I pushed myself up and wiped my shirt across my mouth. “I’ll be fine. You’ve done enough.”
“Don’t I know it…”
Keeping my legs in a wide stance and the sway from my torso, I faked as much strength as my body could muster. “Bit of a walk might do me good. Gets the adrenaline taken care of and all.”
“You sure?” His brows drew closer, and he cocked his head to observe me, read me. Then he made a grunt at the back of his throat, crossing his arms in front of his chest. “I requested seven suns of leave so I can take care of a… personal matter. Think you can stay out of trouble for that long?”
“Yeah, sure.”
Another stare, then he turned away with a wave of his hand.
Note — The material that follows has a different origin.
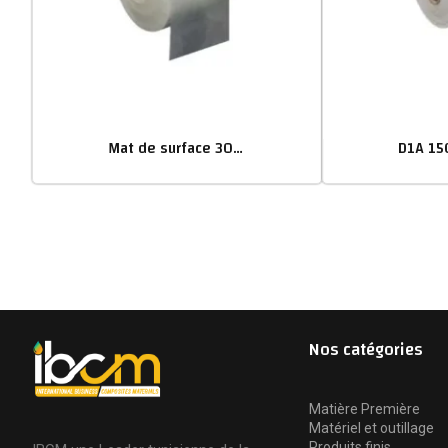
Mat de surface 30g/m²
Nos catégories
Matière Première
Matériel et outillage
Produits finis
My heart matched each beat of his hurried steps, working itself into a full-blown frenzy. I counted to ten, slowly, then turned away from Med Bay and walked into the direction of Katie’s room.
Two
Katie
* * *
I stared at the pile of dirty dishes submerged in the kitchen sink, a lone spaghetti floating at the surface. “You do understand that you’ll still have to scrub those, right? Drowning those plates for an entire day won’t get them any cleaner.”
Grace gave an exaggerated sigh in teenager fashion and flicked her eyes upward to make it extra authentic. “I told
you I’ll do it later.”
“When later?” I asked, pointing at the clock on my nightstand. “And then you’ll go to bed too late again and yawn all day tomorrow.”
“Mom… pleaaase.”
“Please what? Sleep is important, especially at your age.” I followed her into her room, my nose catching on a whiff of mildew. “Hey, can we talk about this? This isn’t okay, and you… what happened in here?”
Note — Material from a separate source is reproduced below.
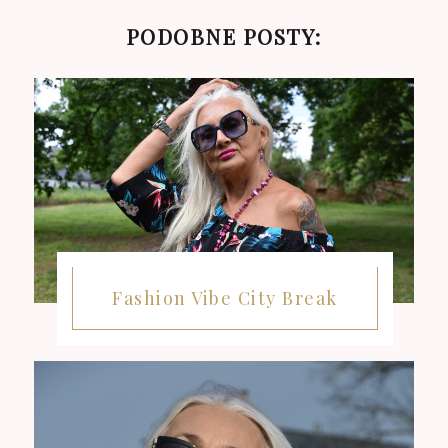
PODOBNE POSTY:
Fashion Vibe City Break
“What?” Grace asked as if this wasn’t the way you got cockroaches. Could cockroaches survive in space? I wondered.
She threw herself onto what may or may not have been her bed. It was hard to tell with the piles of clothes spread across, and mandarin peels shriveling away between it all. Papers with doodles covered the floor, some crumbled into balls.
“When was the last time you made that bed?” I asked, my tone doing one somersault after another. “Please tell me that’s clean laundry.”
“Who cares?”
“I care! This is…” I walked over and grabbed the first piece of clothing I got my hands on, the smell of something fried clinging to the fibers. “This is so freaking gross, Grace. Why do we have a laundry hatch if you’re not using it? When I was your age, I had to hang my laundry outside even if my butt froze off, and you can’t throw it down a metal pipe?”
“I’ll clean it up later.”
“Like you said you’d do the dishes later?” My stab toward the living area triggered another roll of her eyes, the notion sending heat into my veins. “When do you intend to do all that? This room is a pigsty.”